ひょっとして、学会会場の演壇で髪の毛をかき上げていた麻酔科医も、ヘアドネーションのために髪の毛を伸ばしていたのかも?(ちなみにヘアドネーションのためには31cm以上の長さが必要なのだそうです)
ほぼ同じ時刻にほぼ同じ位置から撮影した、秋と冬の嵐山と桂川。
No.68
2023年11月28日火曜日
学生の頃、松本清張の『砂の器』が映画化された。ぼくは、まず原作を読もうと思って、小説の『砂の器』を読み始めた。実家で文庫本を読んでいるときに、それをのぞきこんだ妹が、「あ、兄ちゃん、この犯人、〇〇(まだ読んでいない方のために伏せ字です)やで」と聞いてもいないのに教えてくれたことがあった。妹はすでに映画を見ていて、ストーリーを知っていたのだ。
そもそもそそつかしい妹だった。飛行機から飛び出してから、パラシュートを忘れたことに気がつく人のように、妹は考えるより先に言葉や行動が出てしまうようだ。妹に悪気はなかったのだろうが、新潮文庫の上巻のまだ数十ページしか読んでいないのに、犯人が分かってしまうなんて…。腹が立つより先に力が抜けてしまった。

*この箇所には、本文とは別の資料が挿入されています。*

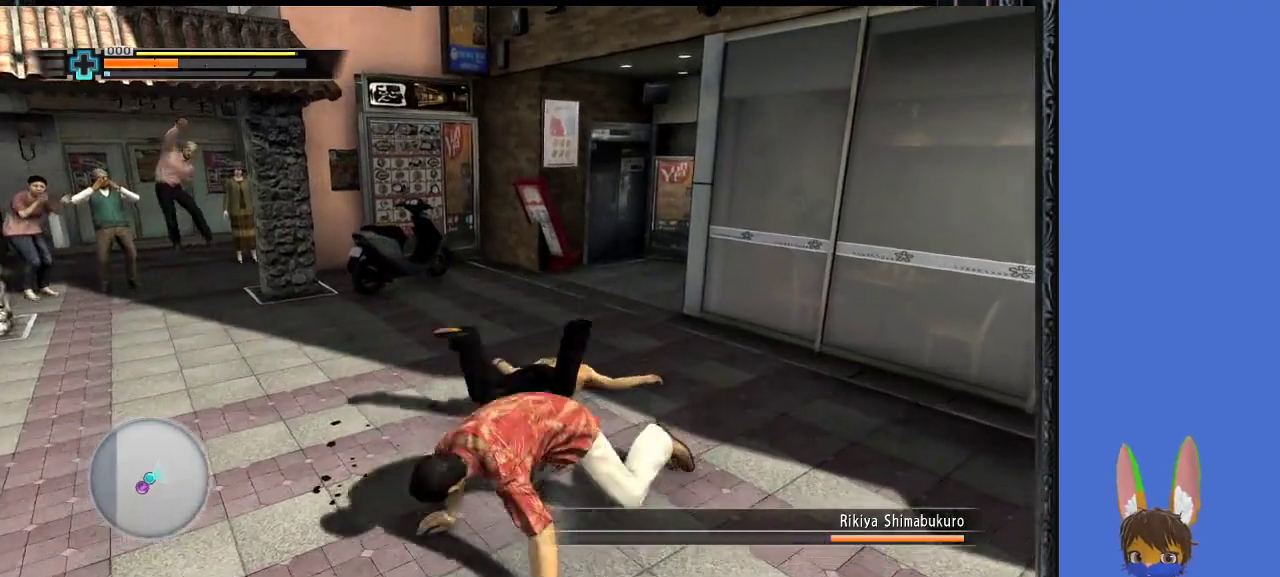
{"buttons": [], "left_stick": "up", "right_stick": "center", "events": [[267, "left_stick", "up"]]}
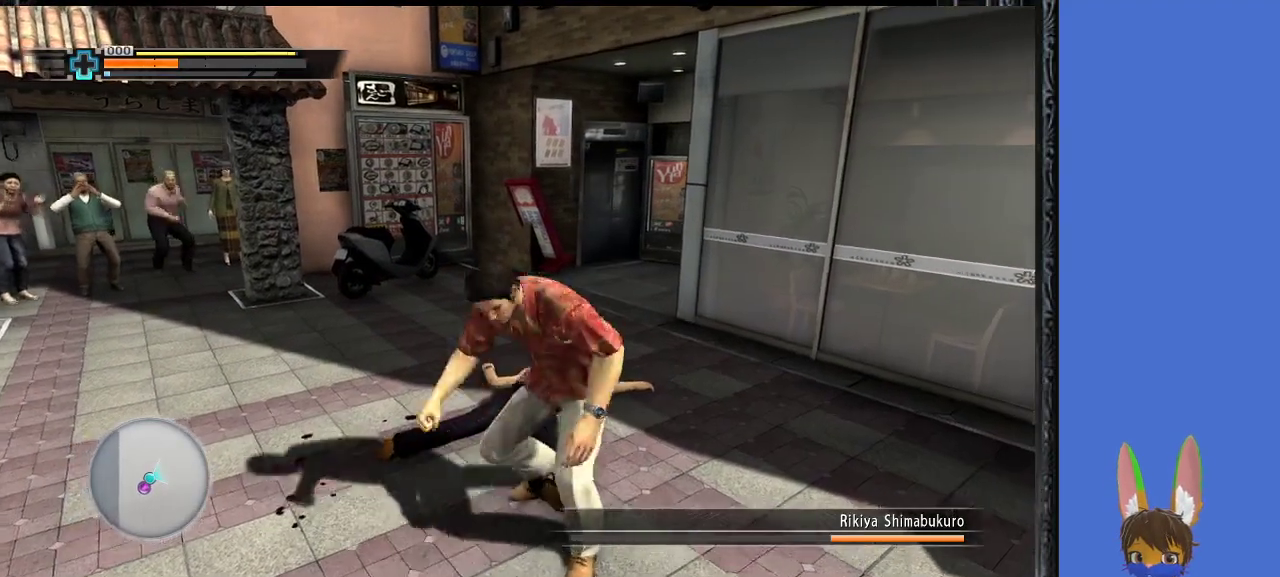
{"buttons": ["TRIANGLE"], "left_stick": "center", "right_stick": "center", "events": [[333, "TRIANGLE", "down"], [400, "left_stick", "center"], [467, "TRIANGLE", "up"], [500, "TRIANGLE", "down"]]}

『刑事コロンボ』では、最初に視聴者に犯人が示される。これを刑事コロンボが追いつめていく。この手法を倒叙法という。この描き方なら最初から犯人視点で物語られるので、犯人が分かって当然だが、『砂の器』は犯人が最初から分かる展開ではなかったので、最初に犯人を教えられると、読むワクワク感がそがれてしまった。(もっとも松本清張の作品なので、誰がどんな風に犯罪を犯したか、ということよりも、なぜ犯人がその犯罪を犯したのかという動機の方が物語の柱だったから、その後も小説は楽しめましたよ)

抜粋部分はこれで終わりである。